Extensometer measurements showed very high side-wall deformations in all caverns. At the completion of all excavation works, maximum wall convergence was 121mm in the powerhouse cavern, 184.6mm in the transformer cavern and 190.6mm in the surge chamber. Time-deformation graphs showed the deformation increased step-wise, related to the different excavation levels and the major rockbursts.

These deformations were much higher than expected and completely unacceptable according to the criteria of Fujita et al (Proc 1st Int Symp Rockstore 77) and Kaiser (Int Symp Large Rock Caverns, Helsinki, 1986), who report 50mm and 25mm, respectively, as admissible wall deformations.

Other authors consider cavern deformations exceeding 0.1% of the span as not recommendable in view of admissible field strains. Maximum deformations were 0.4% of the largest span in the powerhouse cavern and 0.96% in the surge chamber.

Remedial work

Despite all these support modifications and reinforcements, there was progressive cracking of the shotcrete lining in all stress concentration zones after the reinforcement of the lining. Several rockbursts showed that even a steel-fibre shotcrete lining 15-20 cm thick and a closely spaced pattern of rockbolts provided no guarantee of structural stability and working safety.

To mitigate any further interruptions to the works due to unsafe working conditions, all the damaged areas were covered with galvanised chainlink mesh fastened to existing and additional partly grouted rockbolts. This works was very difficult, because it had to be performed up to 50 m above the ground.
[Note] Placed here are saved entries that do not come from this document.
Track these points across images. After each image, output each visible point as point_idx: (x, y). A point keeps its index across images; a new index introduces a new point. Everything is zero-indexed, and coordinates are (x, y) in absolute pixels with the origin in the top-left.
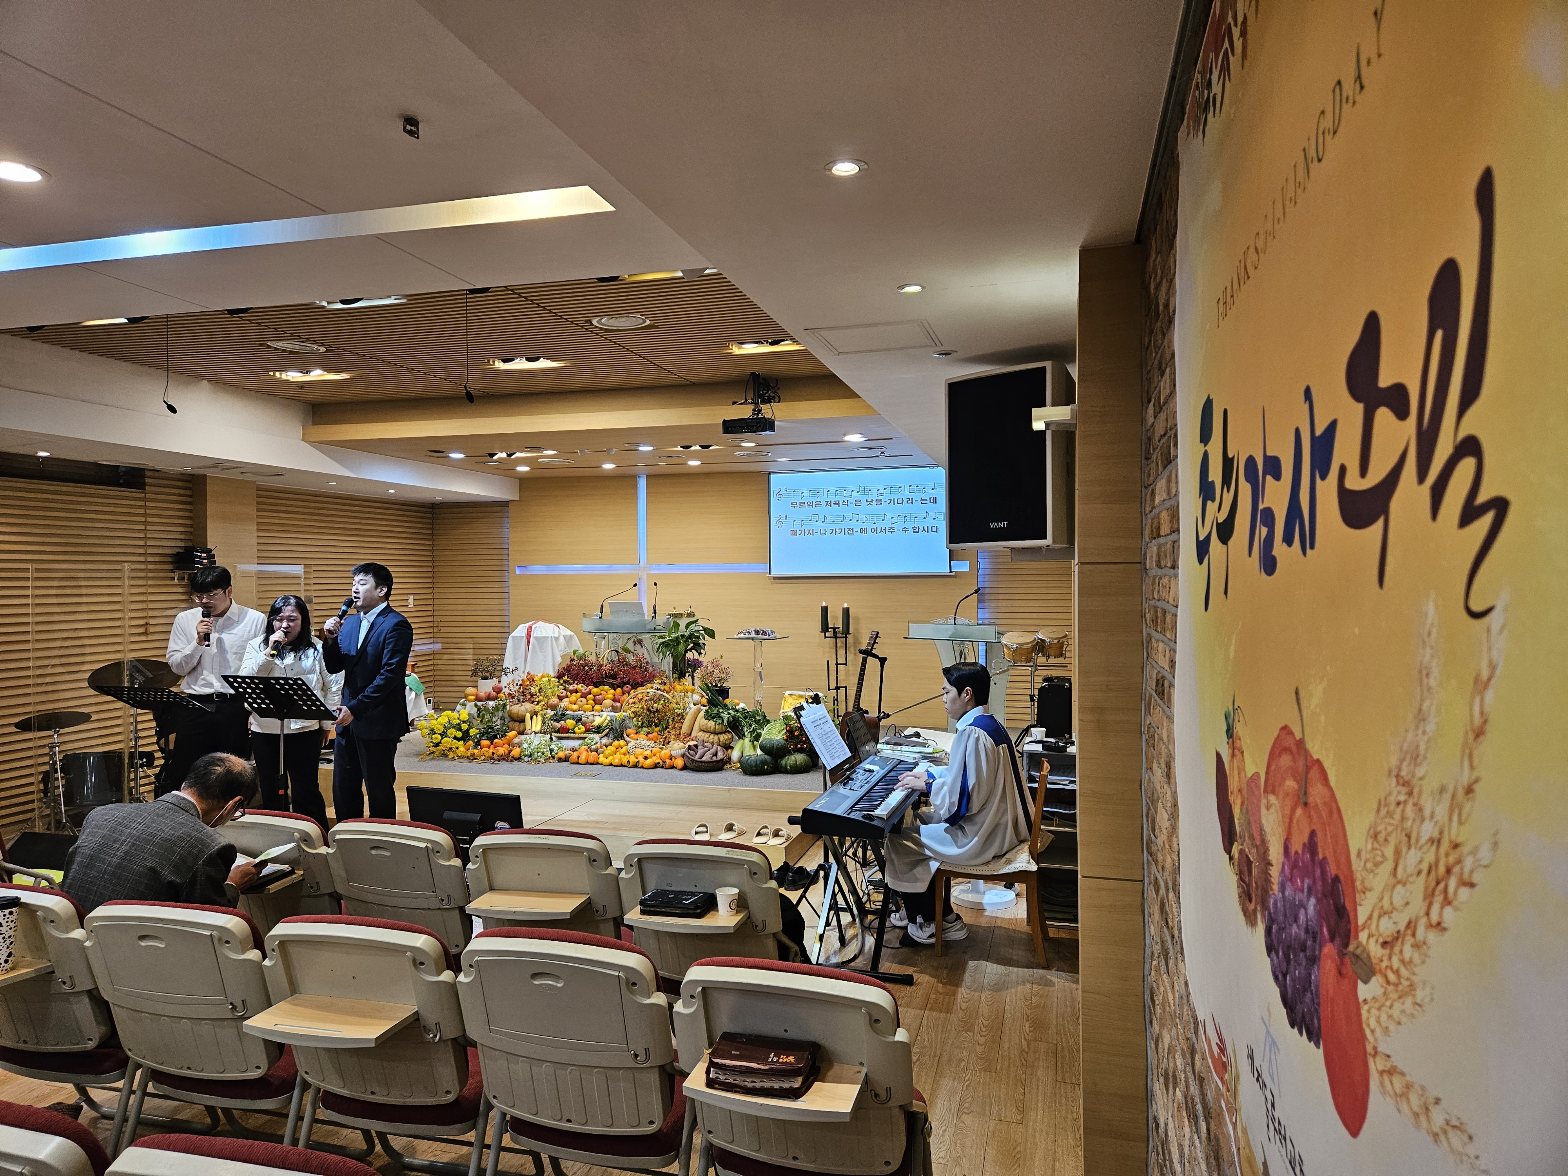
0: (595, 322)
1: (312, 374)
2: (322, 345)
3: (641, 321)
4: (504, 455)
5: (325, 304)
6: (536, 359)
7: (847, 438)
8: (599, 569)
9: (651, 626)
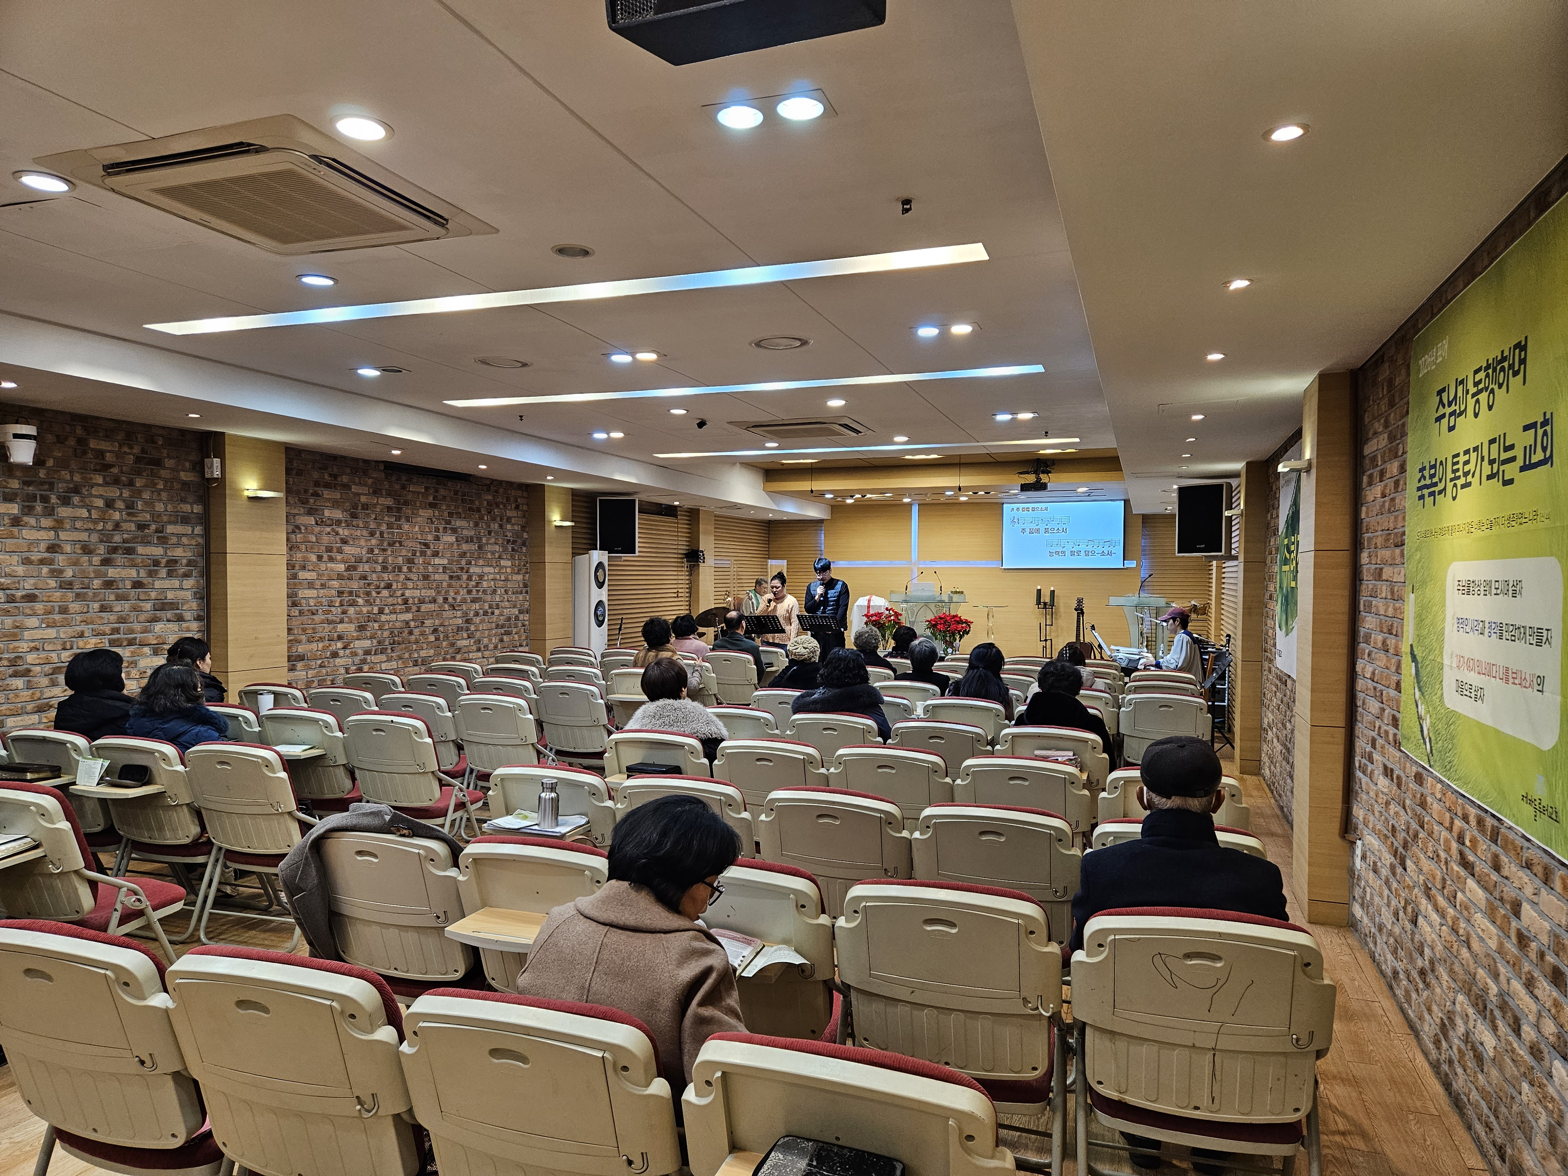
7: (1079, 490)
8: (884, 563)
9: (939, 599)
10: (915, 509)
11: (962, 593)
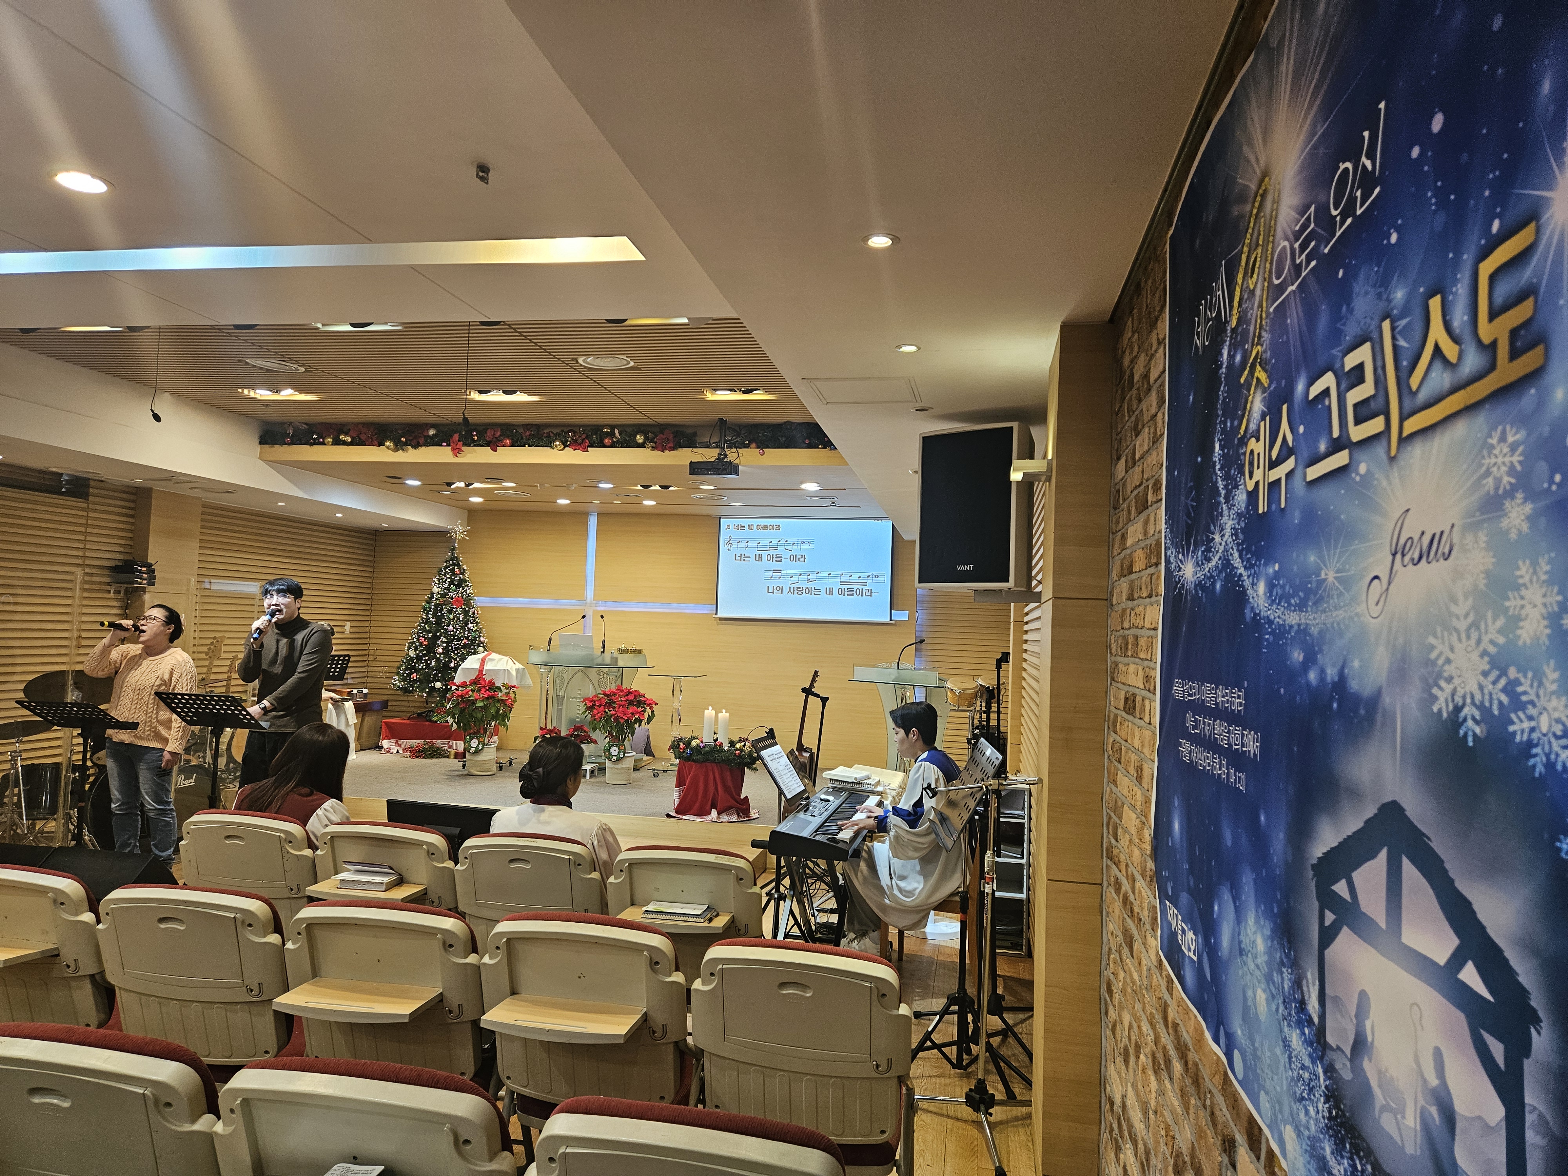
0: (581, 361)
1: (283, 393)
2: (303, 365)
3: (625, 362)
4: (462, 484)
5: (319, 325)
6: (513, 392)
7: (803, 486)
8: (545, 603)
9: (599, 661)
10: (593, 521)
11: (640, 652)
In the surge chamber temporary rail beams had to be built onto protruding anchor blocks in the upper side-walls and the work was carried out from a working platform on rails. Since the use of chainlink mesh was very effective in preventing rock fall incidents, it was generally adopted as remedial measure in most of the areas with stress related damages.

The mesh was permanently secured by a systematic pattern of partly grouted single strand cable anchors, tensioned to 150kN. In the crown of the powerhouse a continuous steel cable was fastened to the anchor plates in a zigzag pattern below the chainlink mesh to protect the suspended ceiling against damage from potential cave-ins.

Additional multiple tendon prestressed anchors had to be installed in the highly over-stressed pillars between the caverns and in the invert of the powerhouse cavern. These anchors were not tensioned to their full working load in order to avoid failure due to further rock deformation. Radial beams of reinforced shotcrete and single strand cable bolts were installed as reinforcement of the damaged draft tubes 1 and 2.

It is obvious from the tangential stresses of 50-120 MPa that no support system can provide sufficient confining stress to prevent stress related rock failures. During the entire construction time at Ertan the joint venture had to deal with new problematic situations. The experience showed, however, that long prestressed anchors in a dense pattern were effective in limiting the damages of rock bursts. Their function might have been limited during the initial excavation phases, when deformations and stress related rock failures were rather shallow. But as deeper regions were affected by stress redistribution and larger blocks were mobilised by severe rock burst events, prestressed anchors were an important retaining element. The cavern support was improved by changing the sequence of installation and introducing ductile and yielding support elements, such as steel-fibre shotcrete, end-anchored bolts and single-strand cable anchors. Using galvanised chainlink mesh helped improve working safety.

Flexibility and improvisation was required to implement remedial and support works, under difficult circum-stances, without exceeding the various milestones for completion of the works.